++++ RAW DATA ++++
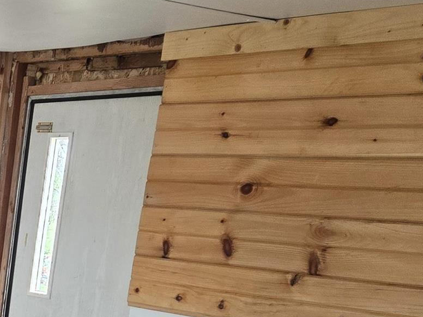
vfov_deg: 15.2
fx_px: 1112
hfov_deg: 18.5
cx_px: -253
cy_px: 459
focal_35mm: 91
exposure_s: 1/120
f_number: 1.8
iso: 200
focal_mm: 5.4
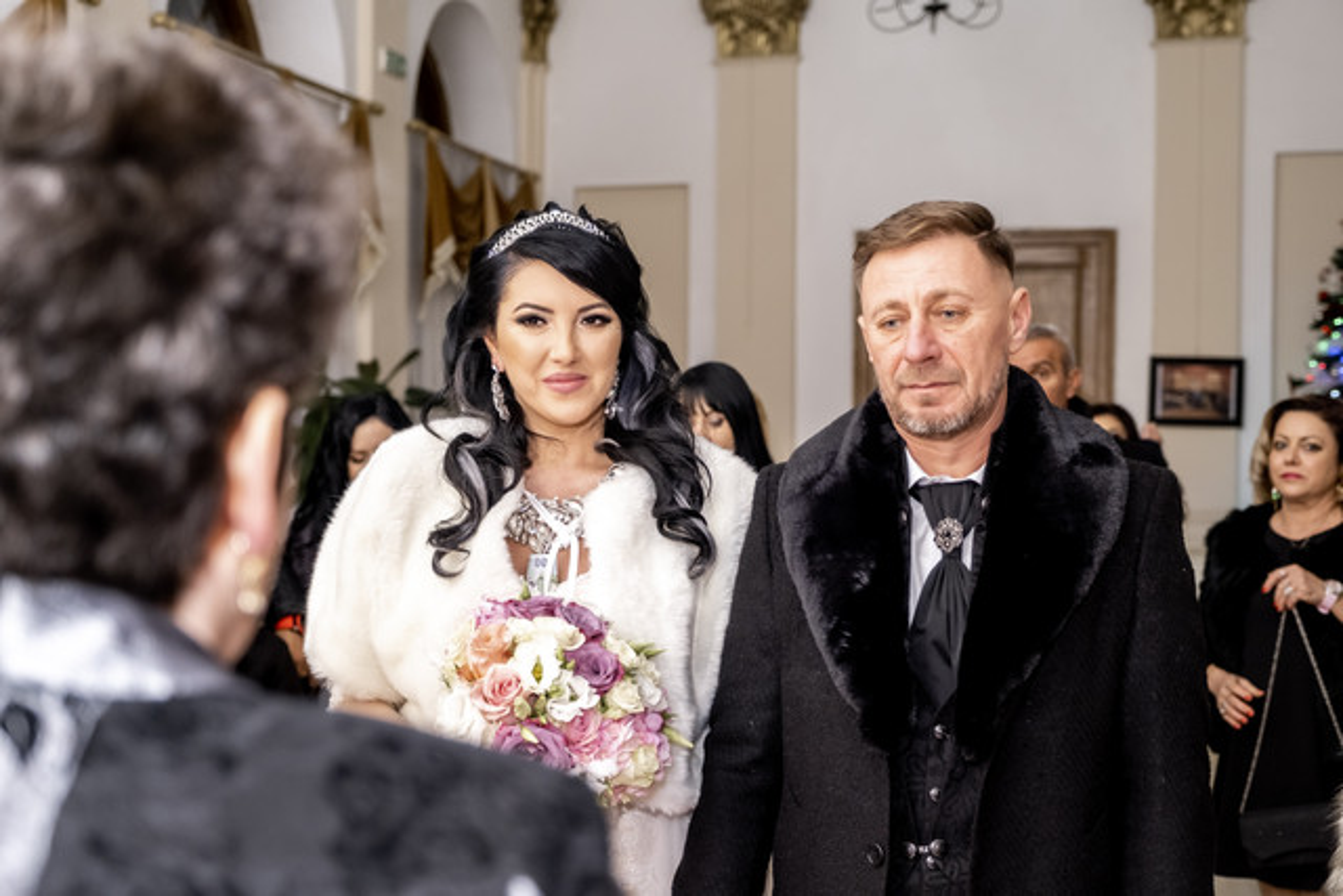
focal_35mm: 51
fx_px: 1903
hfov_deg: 38.9
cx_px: 672
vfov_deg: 26.5
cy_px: 448
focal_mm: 34.2
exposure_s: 1/160
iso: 1000
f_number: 2.8
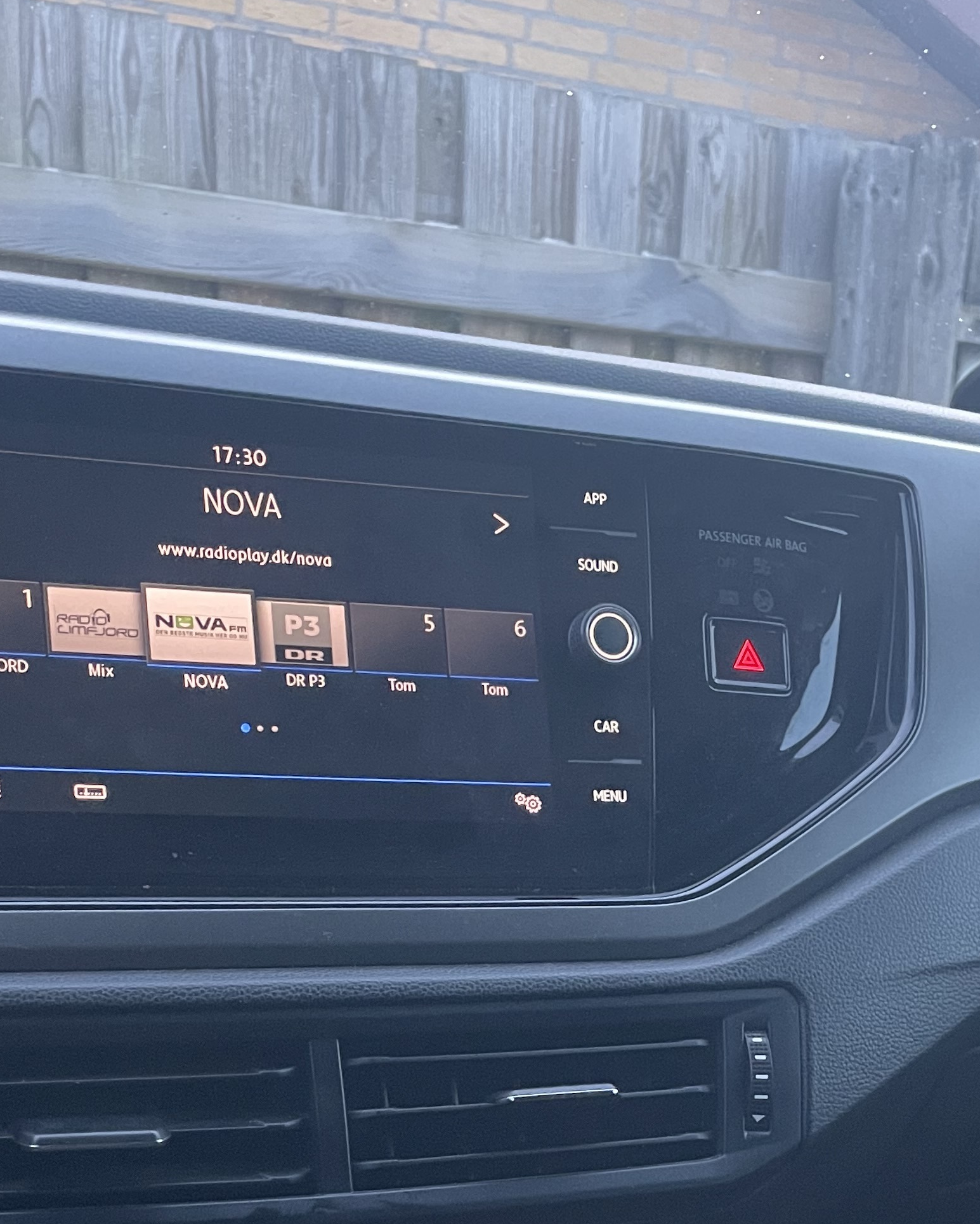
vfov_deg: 32.1
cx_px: 568
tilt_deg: -19.6
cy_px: 1270
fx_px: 1921
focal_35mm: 53
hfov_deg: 28.6
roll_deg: -3.0
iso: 800
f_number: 1.6
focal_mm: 4.2
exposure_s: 1/30
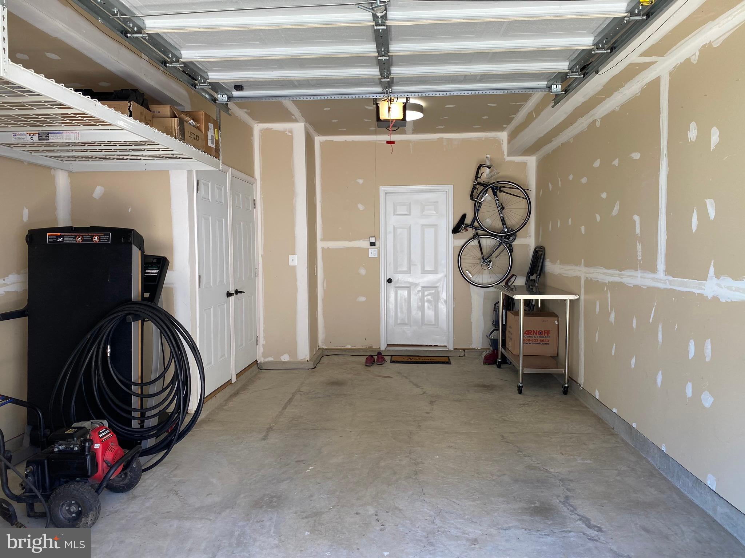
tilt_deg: -4.0
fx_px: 560
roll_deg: +0.0
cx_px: 372
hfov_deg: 67.3
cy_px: 279
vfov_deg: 53.1
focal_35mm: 26
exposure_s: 1/125
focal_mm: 4.25
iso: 50
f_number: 1.8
++++
PROBLEM → What is needed is every line of the data above, set down exactly but with the images left out.

RESPONSE BOX →
vfov_deg: 15.2
fx_px: 1112
hfov_deg: 18.5
cx_px: -253
cy_px: 459
focal_35mm: 91
exposure_s: 1/120
f_number: 1.8
iso: 200
focal_mm: 5.4
focal_35mm: 51
fx_px: 1903
hfov_deg: 38.9
cx_px: 672
vfov_deg: 26.5
cy_px: 448
focal_mm: 34.2
exposure_s: 1/160
iso: 1000
f_number: 2.8
vfov_deg: 32.1
cx_px: 568
tilt_deg: -19.6
cy_px: 1270
fx_px: 1921
focal_35mm: 53
hfov_deg: 28.6
roll_deg: -3.0
iso: 800
f_number: 1.6
focal_mm: 4.2
exposure_s: 1/30
tilt_deg: -4.0
fx_px: 560
roll_deg: +0.0
cx_px: 372
hfov_deg: 67.3
cy_px: 279
vfov_deg: 53.1
focal_35mm: 26
exposure_s: 1/125
focal_mm: 4.25
iso: 50
f_number: 1.8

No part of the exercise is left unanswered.